→ PROBLEM: Repeat the passage of the storage engine text starting at "Features of the" and ending at "the following parts.".

→ PAGE EXCERPT:
Features of the storage engine
From a functional module perspective, the storage engine of OceanBase Database can be roughly divided into the following parts.
Data storage
Data organization
Similar to other LSM-Tree databases, OceanBase Database also divides data into two layers: incremental data in memory (MemTable) and static data stored on disk (SSTable). The SSTable is read-only and stored on disk; it is generated once and remains unchanged thereafter. The MemTable supports both read and write operations and is stored in memory. When a database performs DML operations such as INSERT, UPDATE, or DELETE, the data is first written to the MemTable. When the MemTable reaches a certain size, it is flushed to disk as an SSTable.
Furthermore, within OceanBase Database, an SSTable is further subdivided into three types: Mini SSTable, Minor SSTable, and Major SSTable. The MemTable is compacted into a Mini SSTable on disk via a minor compaction. When multiple Mini SSTables reach a certain threshold, a minor compaction is triggered to merge them into a Mini SSTable or a Minor SSTable. When the daily major compaction unique to OceanBase Database begins, the original baseline SSTable (Major SSTable) of each partition is integrated with all Mini SSTables and Minor SSTables to form a new Major SSTable.
Storage structure
In OceanBase Database, the basic storage unit for each partition is an SSTable, and the fundamental storage granularity is the macroblock. When the database starts, the entire data file is divided into macroblocks of fixed size 2 MB. An SSTable is essentially a collection of multiple macroblocks.

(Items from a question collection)

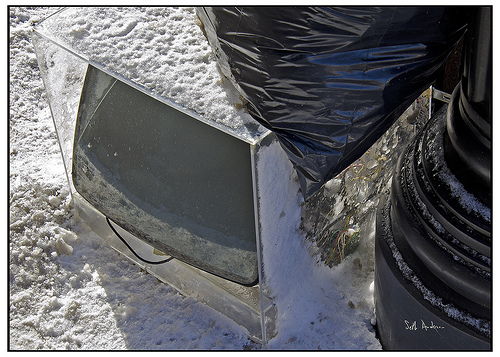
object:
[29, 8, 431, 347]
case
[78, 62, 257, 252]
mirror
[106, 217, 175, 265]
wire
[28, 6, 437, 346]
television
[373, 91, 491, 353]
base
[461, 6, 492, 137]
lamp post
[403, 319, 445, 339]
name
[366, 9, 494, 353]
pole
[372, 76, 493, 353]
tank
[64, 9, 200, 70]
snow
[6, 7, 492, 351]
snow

--

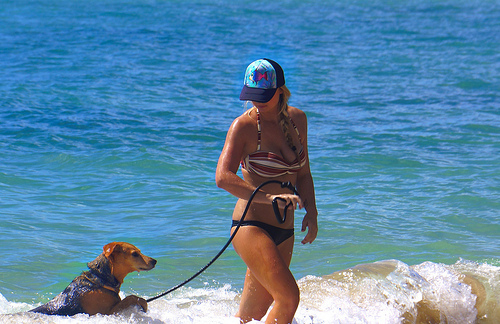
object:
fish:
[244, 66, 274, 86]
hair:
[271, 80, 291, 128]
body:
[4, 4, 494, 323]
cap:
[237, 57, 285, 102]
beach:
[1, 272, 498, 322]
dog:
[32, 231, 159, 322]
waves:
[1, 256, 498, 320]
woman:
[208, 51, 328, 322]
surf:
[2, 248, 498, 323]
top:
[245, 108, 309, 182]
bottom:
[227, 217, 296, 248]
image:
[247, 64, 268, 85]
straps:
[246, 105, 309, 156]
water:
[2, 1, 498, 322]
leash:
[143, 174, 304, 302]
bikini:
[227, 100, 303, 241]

→ RESPONSE TO THE TASK:
Features of the storage engine
From a functional module perspective, the storage engine of OceanBase Database can be roughly divided into the following parts.